Saved data entries
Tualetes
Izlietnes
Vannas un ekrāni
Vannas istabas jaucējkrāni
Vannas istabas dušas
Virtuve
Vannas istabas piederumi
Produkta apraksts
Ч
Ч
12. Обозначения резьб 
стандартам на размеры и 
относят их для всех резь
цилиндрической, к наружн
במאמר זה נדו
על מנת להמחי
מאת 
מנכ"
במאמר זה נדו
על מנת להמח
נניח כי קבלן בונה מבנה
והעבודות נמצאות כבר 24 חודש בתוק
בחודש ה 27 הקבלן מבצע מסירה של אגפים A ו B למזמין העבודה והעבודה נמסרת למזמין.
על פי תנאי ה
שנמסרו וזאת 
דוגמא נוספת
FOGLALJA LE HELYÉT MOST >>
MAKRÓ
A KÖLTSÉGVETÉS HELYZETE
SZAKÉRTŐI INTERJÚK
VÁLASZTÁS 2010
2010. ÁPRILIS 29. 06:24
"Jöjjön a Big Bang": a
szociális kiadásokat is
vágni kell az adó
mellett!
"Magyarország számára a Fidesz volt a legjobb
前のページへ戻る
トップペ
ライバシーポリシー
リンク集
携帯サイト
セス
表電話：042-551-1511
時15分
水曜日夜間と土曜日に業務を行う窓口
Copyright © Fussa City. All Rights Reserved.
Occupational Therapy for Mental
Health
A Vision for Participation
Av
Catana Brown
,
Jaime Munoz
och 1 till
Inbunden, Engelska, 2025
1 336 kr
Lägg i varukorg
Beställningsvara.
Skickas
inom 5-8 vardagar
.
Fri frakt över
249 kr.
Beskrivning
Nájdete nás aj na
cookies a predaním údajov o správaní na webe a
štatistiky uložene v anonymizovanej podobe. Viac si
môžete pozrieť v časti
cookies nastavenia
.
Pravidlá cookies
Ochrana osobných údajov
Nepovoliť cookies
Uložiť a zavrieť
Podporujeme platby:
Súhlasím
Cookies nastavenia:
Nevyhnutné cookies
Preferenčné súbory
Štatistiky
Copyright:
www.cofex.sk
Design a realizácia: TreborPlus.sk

**Try it**
Retype every one of the lines above with no changes at all.

**Task result**
Tualetes
Izlietnes
Vannas un ekrāni
Vannas istabas jaucējkrāni
Vannas istabas dušas
Virtuve
Vannas istabas piederumi
Produkta apraksts
Ч
Ч
12. Обозначения резьб 
стандартам на размеры и 
относят их для всех резь
цилиндрической, к наружн
במאמר זה נדו
על מנת להמחי
מאת 
מנכ"
במאמר זה נדו
על מנת להמח
נניח כי קבלן בונה מבנה
והעבודות נמצאות כבר 24 חודש בתוק
בחודש ה 27 הקבלן מבצע מסירה של אגפים A ו B למזמין העבודה והעבודה נמסרת למזמין.
על פי תנאי ה
שנמסרו וזאת 
דוגמא נוספת
FOGLALJA LE HELYÉT MOST >>
MAKRÓ
A KÖLTSÉGVETÉS HELYZETE
SZAKÉRTŐI INTERJÚK
VÁLASZTÁS 2010
2010. ÁPRILIS 29. 06:24
"Jöjjön a Big Bang": a
szociális kiadásokat is
vágni kell az adó
mellett!
"Magyarország számára a Fidesz volt a legjobb
前のページへ戻る
トップペ
ライバシーポリシー
リンク集
携帯サイト
セス
表電話：042-551-1511
時15分
水曜日夜間と土曜日に業務を行う窓口
Copyright © Fussa City. All Rights Reserved.
Occupational Therapy for Mental
Health
A Vision for Participation
Av
Catana Brown
,
Jaime Munoz
och 1 till
Inbunden, Engelska, 2025
1 336 kr
Lägg i varukorg
Beställningsvara.
Skickas
inom 5-8 vardagar
.
Fri frakt över
249 kr.
Beskrivning
Nájdete nás aj na
cookies a predaním údajov o správaní na webe a
štatistiky uložene v anonymizovanej podobe. Viac si
môžete pozrieť v časti
cookies nastavenia
.
Pravidlá cookies
Ochrana osobných údajov
Nepovoliť cookies
Uložiť a zavrieť
Podporujeme platby:
Súhlasím
Cookies nastavenia:
Nevyhnutné cookies
Preferenčné súbory
Štatistiky
Copyright:
www.cofex.sk
Design a realizácia: TreborPlus.sk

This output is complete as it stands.